Start by loading the bitmap as 32-bit RGBA (that is, four bytes per pixel: one red, one green, one blue and one for the alpha channel). In the control, create a suitably sized DIBSection. Then, in the paint routine
Copy the bitmap data into the DIBSection's bitmap data, using the alpha channel byte to blend the bitmap image with the background colour.
Create a device context and select the DIBSection into it.
Use BitBlt() to copy from the new device context to the paint device context.
You can create a mask given the raw bitmap data simply by looking at the alpha channel values - I'm not sure what you're asking here.
You need to do an alpha blend with your background color, then take out the alpha channel to paint it to the control.
The alpha channel should just be every 4th byte of your image. You can use that directly for your mask, or you can just copy every 4th byte to a new mask image.
Painting it is very easy with the AlphaBlend function.
As for you mask, you'll need to get the bits of the bitmap and examine the alpha channel byte for each pixel you're interested in.

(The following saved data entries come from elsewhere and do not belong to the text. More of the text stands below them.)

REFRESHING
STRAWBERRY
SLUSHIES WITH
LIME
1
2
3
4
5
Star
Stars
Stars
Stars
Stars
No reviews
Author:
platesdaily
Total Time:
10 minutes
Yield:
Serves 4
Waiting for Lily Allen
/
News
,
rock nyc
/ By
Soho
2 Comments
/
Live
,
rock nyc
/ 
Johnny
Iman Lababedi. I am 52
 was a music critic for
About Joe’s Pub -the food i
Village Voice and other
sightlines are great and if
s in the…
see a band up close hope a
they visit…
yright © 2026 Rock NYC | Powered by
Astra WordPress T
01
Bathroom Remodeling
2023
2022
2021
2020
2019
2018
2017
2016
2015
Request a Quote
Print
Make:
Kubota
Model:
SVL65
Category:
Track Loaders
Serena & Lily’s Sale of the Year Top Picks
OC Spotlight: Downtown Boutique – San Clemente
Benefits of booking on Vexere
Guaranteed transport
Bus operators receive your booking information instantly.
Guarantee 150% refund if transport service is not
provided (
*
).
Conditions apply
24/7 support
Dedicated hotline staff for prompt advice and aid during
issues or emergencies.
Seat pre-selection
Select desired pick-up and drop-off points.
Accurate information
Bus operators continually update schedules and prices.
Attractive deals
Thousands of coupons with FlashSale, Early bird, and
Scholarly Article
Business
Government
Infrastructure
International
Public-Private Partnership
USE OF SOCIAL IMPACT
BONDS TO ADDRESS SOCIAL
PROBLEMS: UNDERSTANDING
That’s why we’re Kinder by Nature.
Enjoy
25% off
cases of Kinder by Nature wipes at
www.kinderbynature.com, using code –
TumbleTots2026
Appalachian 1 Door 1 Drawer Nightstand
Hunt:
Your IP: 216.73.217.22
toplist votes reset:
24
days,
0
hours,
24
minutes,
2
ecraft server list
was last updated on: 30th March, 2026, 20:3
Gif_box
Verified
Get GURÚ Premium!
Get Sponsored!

An optimised way to pre-multiply the RGB channels with the alpha channel is to set up a [256][256] array containing the calculated multiplication results. The first dimension is the alpha value, the second is the R/G/B value, the values in the array are the pre-multiplied values you need.
With this array set up correctly, you can calculate the value you need like this:
R = multiplicationLookup[alpha][R];
G = multiplicationLookup[alpha][G];
B = multiplicationLookup[alpha][B];
You are on the right track, but need to fix two things.
First use ::LoadImage( .. LR_CREATEDIBSECTION ..) instead of CBitmap::LoadBitmap. Two, you have to "pre-multiply" RGB values of every pixel in a bitmap to their respective A value. This is a requirement of AlphaBlend function, see AlphaFormat description on this MSDN page. T
The lpng has a working code that does the premultiplication of the DIB data.